Source data Start Marker
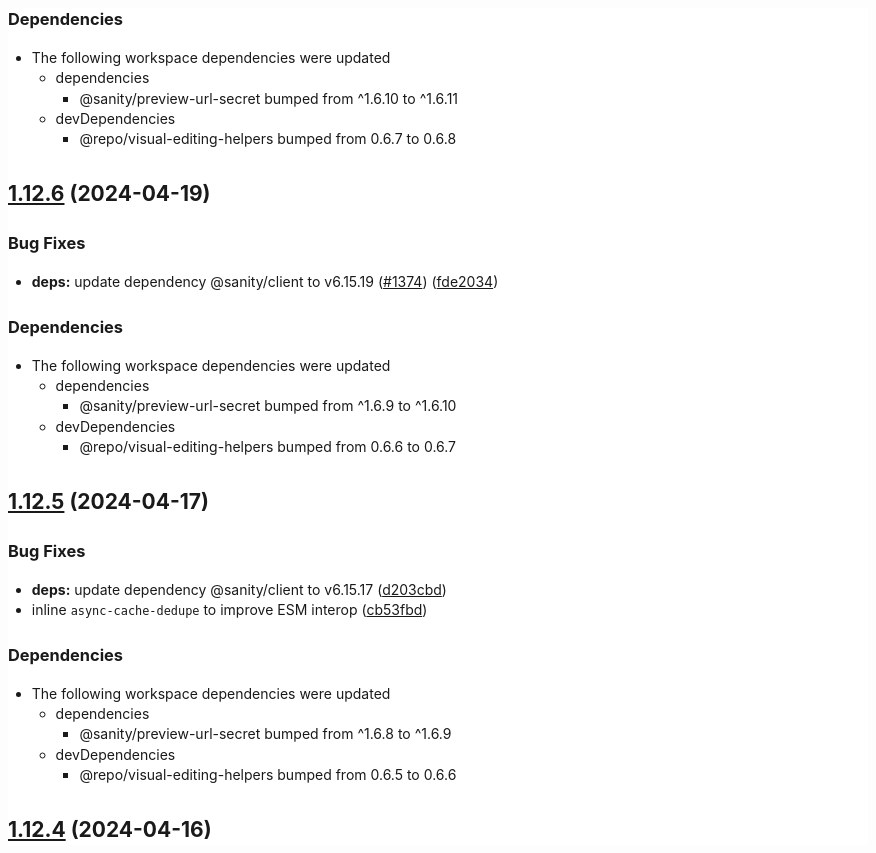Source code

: 
### Dependencies

* The following workspace dependencies were updated
  * dependencies
    * @sanity/preview-url-secret bumped from ^1.6.10 to ^1.6.11
  * devDependencies
    * @repo/visual-editing-helpers bumped from 0.6.7 to 0.6.8

## [1.12.6](https://github.com/sanity-io/visual-editing/compare/presentation-v1.12.5...presentation-v1.12.6) (2024-04-19)


### Bug Fixes

* **deps:** update dependency @sanity/client to v6.15.19 ([#1374](https://github.com/sanity-io/visual-editing/issues/1374)) ([fde2034](https://github.com/sanity-io/visual-editing/commit/fde203405fe8899fd1bd241523853b732c095b37))


### Dependencies

* The following workspace dependencies were updated
  * dependencies
    * @sanity/preview-url-secret bumped from ^1.6.9 to ^1.6.10
  * devDependencies
    * @repo/visual-editing-helpers bumped from 0.6.6 to 0.6.7

## [1.12.5](https://github.com/sanity-io/visual-editing/compare/presentation-v1.12.4...presentation-v1.12.5) (2024-04-17)


### Bug Fixes

* **deps:** update dependency @sanity/client to v6.15.17 ([d203cbd](https://github.com/sanity-io/visual-editing/commit/d203cbd6a9aa1b289c41667406540da30ca72be1))
* inline `async-cache-dedupe` to improve ESM interop ([cb53fbd](https://github.com/sanity-io/visual-editing/commit/cb53fbd1348887443a7aa55808d73e8060865371))


### Dependencies

* The following workspace dependencies were updated
  * dependencies
    * @sanity/preview-url-secret bumped from ^1.6.8 to ^1.6.9
  * devDependencies
    * @repo/visual-editing-helpers bumped from 0.6.5 to 0.6.6

## [1.12.4](https://github.com/sanity-io/visual-editing/compare/presentation-v1.12.3...presentation-v1.12.4) (2024-04-16)
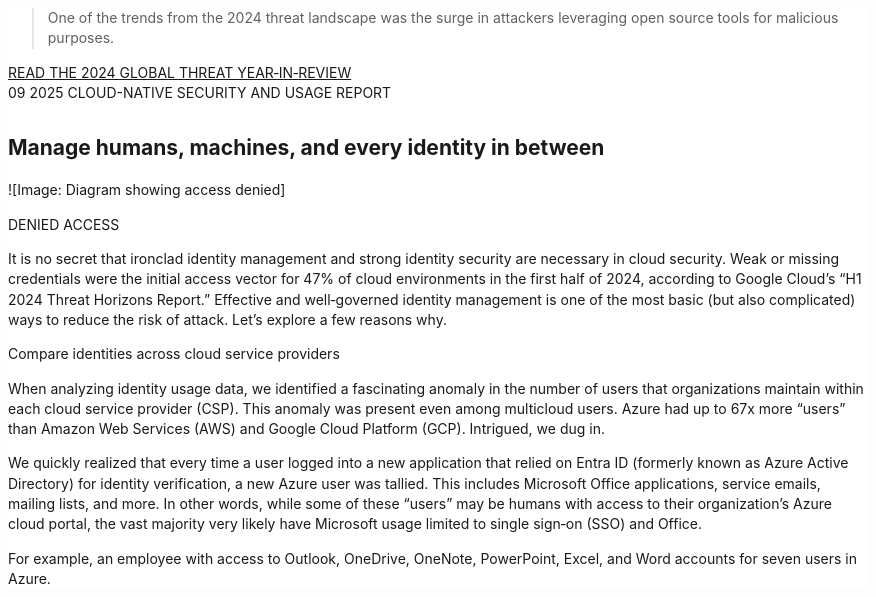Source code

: >One of the trends from the 2024 
threat landscape was the surge in 
attackers leveraging open source 
tools for malicious purposes.

[READ THE 2024 GLOBAL THREAT YEAR‑IN‑REVIEW](https://sysdig.com)  
09
2025 CLOUD-NATIVE SECURITY AND USAGE REPORT

## Manage humans, machines, and every identity in between
![Image: Diagram showing access denied]

DENIED
ACCESS

It is no secret that ironclad identity 
management and strong identity security are 
necessary in cloud security. Weak or missing 
credentials were the initial access vector for 
47% of cloud environments in the first half 
of 2024, according to Google Cloud’s “H1 
2024 Threat Horizons Report.” Effective and 
well‑governed identity management is one of 
the most basic (but also complicated) ways to 
reduce the risk of attack. Let’s explore a few 
reasons why.

Compare identities across 
cloud service providers

When analyzing identity usage data, we 
identified a fascinating anomaly in the 
number of users that organizations maintain 
within each cloud service provider (CSP). This 
anomaly was present even among multicloud 
users. Azure had up to 67x more “users” than 
Amazon Web Services (AWS) and Google 
Cloud Platform (GCP). Intrigued, we dug in.

We quickly realized that every time a user 
logged into a new application that relied on 
Entra ID (formerly known as Azure Active 
Directory) for identity verification, a new 
Azure user was tallied. This includes Microsoft 
Office applications, service emails, mailing 
lists, and more. In other words, while some 
of these “users” may be humans with access 
to their organization’s Azure cloud portal, the 
vast majority very likely have Microsoft usage 
limited to single sign‑on (SSO) and Office.

For example, an employee with access to 
Outlook, OneDrive, OneNote, PowerPoint, 
Excel, and Word accounts for seven users 
in Azure.
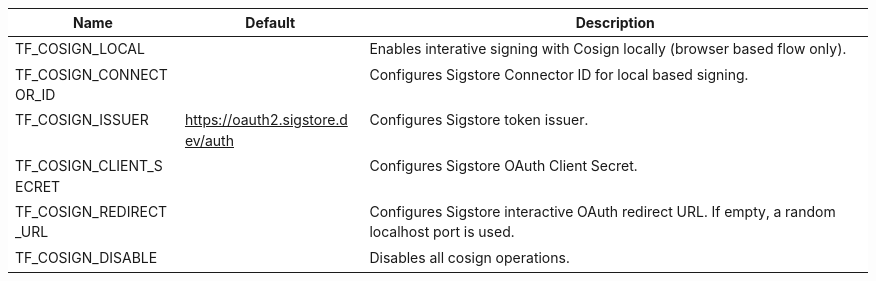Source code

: |          Name           |              Default               |                                          Description                                           |
|-------------------------|------------------------------------|------------------------------------------------------------------------------------------------|
| TF_COSIGN_LOCAL         |                                    | Enables interative signing with Cosign locally (browser based flow only).                      |
| TF_COSIGN_CONNECTOR_ID  |                                    | Configures Sigstore Connector ID for local based signing.                                      |
| TF_COSIGN_ISSUER        | <https://oauth2.sigstore.dev/auth> | Configures Sigstore token issuer.                                                              |
| TF_COSIGN_CLIENT_SECRET |                                    | Configures Sigstore OAuth Client Secret.                                                       |
| TF_COSIGN_REDIRECT_URL  |                                    | Configures Sigstore interactive OAuth redirect URL. If empty, a random localhost port is used. |
| TF_COSIGN_DISABLE       |                                    | Disables all cosign operations.                                                                |
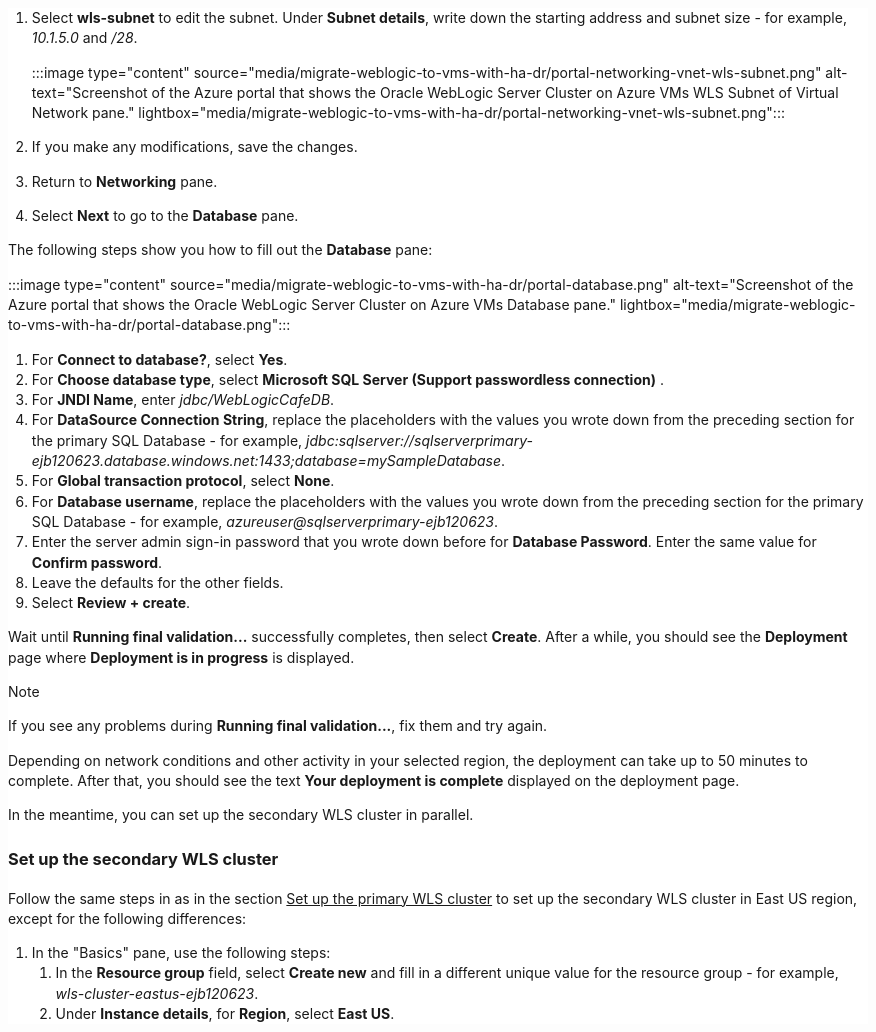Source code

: 1. Select **wls-subnet** to edit the subnet. Under **Subnet details**, write down the starting address and subnet size - for example, *10.1.5.0* and */28*.

   :::image type="content" source="media/migrate-weblogic-to-vms-with-ha-dr/portal-networking-vnet-wls-subnet.png" alt-text="Screenshot of the Azure portal that shows the Oracle WebLogic Server Cluster on Azure VMs WLS Subnet of Virtual Network pane." lightbox="media/migrate-weblogic-to-vms-with-ha-dr/portal-networking-vnet-wls-subnet.png":::

1. If you make any modifications, save the changes.
1. Return to **Networking** pane.
1. Select **Next** to go to the **Database** pane.

The following steps show you how to fill out the **Database** pane:

:::image type="content" source="media/migrate-weblogic-to-vms-with-ha-dr/portal-database.png" alt-text="Screenshot of the Azure portal that shows the Oracle WebLogic Server Cluster on Azure VMs Database pane." lightbox="media/migrate-weblogic-to-vms-with-ha-dr/portal-database.png":::

1. For **Connect to database?**, select **Yes**.
1. For **Choose database type**, select **Microsoft SQL Server (Support passwordless connection)** .
1. For **JNDI Name**, enter *jdbc/WebLogicCafeDB*.
1. For **DataSource Connection String**, replace the placeholders with the values you wrote down from the preceding section for the primary SQL Database - for example, *jdbc:sqlserver://sqlserverprimary-ejb120623.database.windows.net:1433;database=mySampleDatabase*.
1. For **Global transaction protocol**, select **None**.
1. For **Database username**, replace the placeholders with the values you wrote down from the preceding section for the primary SQL Database - for example, *azureuser@sqlserverprimary-ejb120623*.
1. Enter the server admin sign-in password that you wrote down before for **Database Password**. Enter the same value for **Confirm password**.
1. Leave the defaults for the other fields.
1. Select **Review + create**.

Wait until **Running final validation...** successfully completes, then select **Create**. After a while, you should see the **Deployment** page where **Deployment is in progress** is displayed.

> [!NOTE]
> If you see any problems during **Running final validation...**, fix them and try again.

Depending on network conditions and other activity in your selected region, the deployment can take up to 50 minutes to complete. After that, you should see the text **Your deployment is complete** displayed on the deployment page.

In the meantime, you can set up the secondary WLS cluster in parallel.

### Set up the secondary WLS cluster

Follow the same steps in as in the section [Set up the primary WLS cluster](#set-up-the-primary-wls-cluster) to set up the secondary WLS cluster in East US region, except for the following differences:

1. In the "Basics" pane, use the following steps:
   1. In the **Resource group** field, select **Create new** and fill in a different unique value for the resource group - for example, *wls-cluster-eastus-ejb120623*.
   1. Under **Instance details**, for **Region**, select **East US**.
Source data End Marker
### Exercise aim
Copy out the stretch of the listing from the line containing "dependency @sanity/client to v6.15.19" through the line containing "0.6.6 to 0.6.7", keeping every line unchanged.

### Final answer
* **deps:** update dependency @sanity/client to v6.15.19 ([#1374](https://github.com/sanity-io/visual-editing/issues/1374)) ([fde2034](https://github.com/sanity-io/visual-editing/commit/fde203405fe8899fd1bd241523853b732c095b37))


### Dependencies

* The following workspace dependencies were updated
  * dependencies
    * @sanity/preview-url-secret bumped from ^1.6.9 to ^1.6.10
  * devDependencies
    * @repo/visual-editing-helpers bumped from 0.6.6 to 0.6.7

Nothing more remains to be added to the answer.